Adverse consequences of the earned income tax credit — a $63 billion-a-year federal program — are the subject of an article by Teresa Ghilarducci and Aida Farmand In the American Prospect, who argue that it puts downward pressure on wages. The states have their own earned income tax credits of varying generosity, and the credits are aimed mainly at working parents. That allows for the measurement of their effect:
Research by economist Andrew Leigh and a working paper by one of the authors of this article, Aida Farmand, use state-by-state comparisons to show how wage growth is affected by low-wage supplements. EITC supplements differ by state—in general, California has the most generous EITC supplement, Oklahoma the smallest based on dollars refunded, and some states have nothing at all. Generous states are defined as states that offer a refundable add-on credit greater than 20 percent of the federal credit. State EITCs build on the federal credit to enhance the benefits for eligible workers....we expect to see more wage growth in states with no or a small EITC for ineligible older low-paid workers (55+) compared to older workers in states with larger state-based EITC supplements. The results do indicate that older workers' wages (adjusted for inflation) who live and work in non-EITC-generous states increased almost 1 percent per year from 1991 to 2017, compared to the 0.6 percent inflation-adjusted wage growth of older ineligible workers who worked in generous states.
Correlation doesn't equal causation, and it's possible that the differences in wage growth are driven by something other than the variation in earned income tax credit. For example, liberal states prone to generosity in expanding the EITC may also have tax and regulatory policies that hamper growth. But the EITC is a policy that Republicans, Democrats, the press, and academic and think tank "experts" all tend to like, so it's worth being alert to the possibility that it has some distortive effects and unintended consequences.

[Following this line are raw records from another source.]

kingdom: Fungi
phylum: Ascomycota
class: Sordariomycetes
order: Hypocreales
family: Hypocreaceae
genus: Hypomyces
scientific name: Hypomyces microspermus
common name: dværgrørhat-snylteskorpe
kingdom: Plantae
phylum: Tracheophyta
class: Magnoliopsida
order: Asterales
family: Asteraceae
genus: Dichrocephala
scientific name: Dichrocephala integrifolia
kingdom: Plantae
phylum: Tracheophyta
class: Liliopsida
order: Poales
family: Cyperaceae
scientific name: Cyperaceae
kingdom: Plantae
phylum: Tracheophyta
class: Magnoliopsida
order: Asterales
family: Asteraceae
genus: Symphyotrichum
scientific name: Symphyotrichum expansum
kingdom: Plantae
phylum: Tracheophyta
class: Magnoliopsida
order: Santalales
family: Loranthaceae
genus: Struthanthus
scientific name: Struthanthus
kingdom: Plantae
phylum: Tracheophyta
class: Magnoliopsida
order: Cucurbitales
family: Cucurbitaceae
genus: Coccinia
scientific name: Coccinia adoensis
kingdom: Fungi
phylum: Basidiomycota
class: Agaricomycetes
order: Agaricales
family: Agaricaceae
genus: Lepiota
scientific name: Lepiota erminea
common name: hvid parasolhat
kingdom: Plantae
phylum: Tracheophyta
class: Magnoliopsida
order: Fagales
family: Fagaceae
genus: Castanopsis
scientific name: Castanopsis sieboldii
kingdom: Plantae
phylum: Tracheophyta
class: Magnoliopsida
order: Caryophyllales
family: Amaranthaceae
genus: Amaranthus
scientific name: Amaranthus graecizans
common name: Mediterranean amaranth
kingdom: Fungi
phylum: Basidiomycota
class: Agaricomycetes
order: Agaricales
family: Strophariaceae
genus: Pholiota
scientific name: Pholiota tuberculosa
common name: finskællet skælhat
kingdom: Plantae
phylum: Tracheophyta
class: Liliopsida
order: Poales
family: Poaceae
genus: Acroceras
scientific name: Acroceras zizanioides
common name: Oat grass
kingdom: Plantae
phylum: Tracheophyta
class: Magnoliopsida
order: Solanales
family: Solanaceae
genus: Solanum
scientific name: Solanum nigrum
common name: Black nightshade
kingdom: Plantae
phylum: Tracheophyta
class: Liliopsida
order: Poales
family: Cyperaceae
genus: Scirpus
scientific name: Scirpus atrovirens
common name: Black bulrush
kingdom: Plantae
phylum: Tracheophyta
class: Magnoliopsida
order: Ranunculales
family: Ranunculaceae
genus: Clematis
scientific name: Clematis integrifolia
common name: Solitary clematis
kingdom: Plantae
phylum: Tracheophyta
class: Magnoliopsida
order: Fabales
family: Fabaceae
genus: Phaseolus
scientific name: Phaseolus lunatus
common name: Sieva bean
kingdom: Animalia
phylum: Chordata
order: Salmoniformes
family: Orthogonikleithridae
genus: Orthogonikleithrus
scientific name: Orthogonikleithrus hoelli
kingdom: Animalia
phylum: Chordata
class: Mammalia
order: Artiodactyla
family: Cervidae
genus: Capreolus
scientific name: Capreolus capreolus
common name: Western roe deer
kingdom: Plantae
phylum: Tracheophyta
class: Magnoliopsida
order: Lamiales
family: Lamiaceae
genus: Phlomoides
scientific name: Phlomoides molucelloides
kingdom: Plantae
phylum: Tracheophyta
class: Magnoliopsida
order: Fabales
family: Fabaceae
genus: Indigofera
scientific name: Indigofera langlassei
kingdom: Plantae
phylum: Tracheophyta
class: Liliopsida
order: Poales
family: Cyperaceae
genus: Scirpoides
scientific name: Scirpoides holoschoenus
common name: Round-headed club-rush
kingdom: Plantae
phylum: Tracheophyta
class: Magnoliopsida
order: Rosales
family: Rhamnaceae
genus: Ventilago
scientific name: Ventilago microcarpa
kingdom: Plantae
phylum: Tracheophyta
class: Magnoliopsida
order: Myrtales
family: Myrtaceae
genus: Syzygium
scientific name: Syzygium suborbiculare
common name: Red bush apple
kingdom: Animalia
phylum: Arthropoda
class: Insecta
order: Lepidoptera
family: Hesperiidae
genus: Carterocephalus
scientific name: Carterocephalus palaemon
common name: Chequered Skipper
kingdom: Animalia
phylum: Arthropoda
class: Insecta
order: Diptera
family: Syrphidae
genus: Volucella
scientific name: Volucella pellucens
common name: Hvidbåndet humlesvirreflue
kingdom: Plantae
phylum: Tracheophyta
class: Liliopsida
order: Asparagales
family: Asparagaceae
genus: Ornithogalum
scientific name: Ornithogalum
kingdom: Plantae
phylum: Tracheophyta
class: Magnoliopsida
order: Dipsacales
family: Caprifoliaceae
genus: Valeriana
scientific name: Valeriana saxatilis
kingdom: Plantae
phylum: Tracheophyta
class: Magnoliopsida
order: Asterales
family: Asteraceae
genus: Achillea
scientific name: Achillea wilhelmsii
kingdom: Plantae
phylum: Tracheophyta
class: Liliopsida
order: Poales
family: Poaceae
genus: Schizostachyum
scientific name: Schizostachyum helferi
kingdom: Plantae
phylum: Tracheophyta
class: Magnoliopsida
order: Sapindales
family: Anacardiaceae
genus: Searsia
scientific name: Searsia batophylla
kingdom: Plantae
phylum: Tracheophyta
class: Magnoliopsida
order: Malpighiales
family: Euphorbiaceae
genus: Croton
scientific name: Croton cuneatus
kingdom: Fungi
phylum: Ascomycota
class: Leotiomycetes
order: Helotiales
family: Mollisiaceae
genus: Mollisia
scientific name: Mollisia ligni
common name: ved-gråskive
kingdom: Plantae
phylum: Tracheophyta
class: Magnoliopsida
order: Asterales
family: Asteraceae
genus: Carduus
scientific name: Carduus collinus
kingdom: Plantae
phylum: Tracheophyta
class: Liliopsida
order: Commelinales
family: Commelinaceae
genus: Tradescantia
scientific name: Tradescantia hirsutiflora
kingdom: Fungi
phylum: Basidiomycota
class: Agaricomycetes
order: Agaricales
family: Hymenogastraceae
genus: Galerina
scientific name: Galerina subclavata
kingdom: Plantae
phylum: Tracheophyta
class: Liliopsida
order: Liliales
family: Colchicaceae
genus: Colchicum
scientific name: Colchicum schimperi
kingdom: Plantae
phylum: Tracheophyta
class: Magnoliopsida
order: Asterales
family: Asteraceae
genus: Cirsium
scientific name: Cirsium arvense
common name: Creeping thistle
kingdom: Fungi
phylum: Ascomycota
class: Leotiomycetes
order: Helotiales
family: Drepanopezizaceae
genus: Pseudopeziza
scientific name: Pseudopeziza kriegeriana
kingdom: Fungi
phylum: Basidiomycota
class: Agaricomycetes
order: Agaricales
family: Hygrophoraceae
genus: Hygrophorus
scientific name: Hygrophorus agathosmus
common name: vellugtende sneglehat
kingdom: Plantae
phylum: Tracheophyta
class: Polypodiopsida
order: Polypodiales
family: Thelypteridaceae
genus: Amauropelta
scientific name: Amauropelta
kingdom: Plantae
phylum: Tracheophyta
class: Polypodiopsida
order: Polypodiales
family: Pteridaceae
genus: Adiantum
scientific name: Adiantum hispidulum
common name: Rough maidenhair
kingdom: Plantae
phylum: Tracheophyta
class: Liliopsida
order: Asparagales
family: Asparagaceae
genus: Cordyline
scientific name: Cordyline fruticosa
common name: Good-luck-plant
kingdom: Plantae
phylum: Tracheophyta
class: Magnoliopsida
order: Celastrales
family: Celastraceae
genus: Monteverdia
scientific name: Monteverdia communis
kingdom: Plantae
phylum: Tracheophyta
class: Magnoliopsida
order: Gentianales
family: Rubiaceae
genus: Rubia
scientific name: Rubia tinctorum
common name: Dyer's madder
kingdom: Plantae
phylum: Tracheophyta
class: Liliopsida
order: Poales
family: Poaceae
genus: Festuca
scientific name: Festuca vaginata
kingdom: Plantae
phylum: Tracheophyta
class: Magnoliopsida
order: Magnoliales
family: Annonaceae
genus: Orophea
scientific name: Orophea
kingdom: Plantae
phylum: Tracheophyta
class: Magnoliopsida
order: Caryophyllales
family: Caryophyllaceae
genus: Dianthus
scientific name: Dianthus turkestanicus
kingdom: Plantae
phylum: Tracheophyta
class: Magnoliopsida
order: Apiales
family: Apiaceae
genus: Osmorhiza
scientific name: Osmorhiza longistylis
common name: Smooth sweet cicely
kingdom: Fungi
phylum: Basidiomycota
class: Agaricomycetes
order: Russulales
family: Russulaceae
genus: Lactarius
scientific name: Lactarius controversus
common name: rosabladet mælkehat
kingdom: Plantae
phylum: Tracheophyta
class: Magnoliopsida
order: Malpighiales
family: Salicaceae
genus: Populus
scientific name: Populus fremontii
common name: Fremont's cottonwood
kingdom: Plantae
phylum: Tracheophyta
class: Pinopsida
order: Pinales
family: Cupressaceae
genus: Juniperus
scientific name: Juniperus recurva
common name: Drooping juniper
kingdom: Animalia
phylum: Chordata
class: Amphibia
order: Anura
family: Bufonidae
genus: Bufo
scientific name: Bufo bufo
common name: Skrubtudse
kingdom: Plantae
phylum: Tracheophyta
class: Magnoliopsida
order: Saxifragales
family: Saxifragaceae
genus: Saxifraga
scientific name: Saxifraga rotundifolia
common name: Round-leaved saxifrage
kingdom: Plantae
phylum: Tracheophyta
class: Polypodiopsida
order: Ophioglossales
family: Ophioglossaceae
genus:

Whether the description "generous" is the right term to apply here is another question, considering as how it is being applied to a policy that takes tax dollars from some people and uses it to subsidize some other people for as long as they work low-wage jobs. It is worth noting that the EITC expansion arose to some large degree as a reaction to a welfare policy that offered even worse incentives by paying people not to work at all.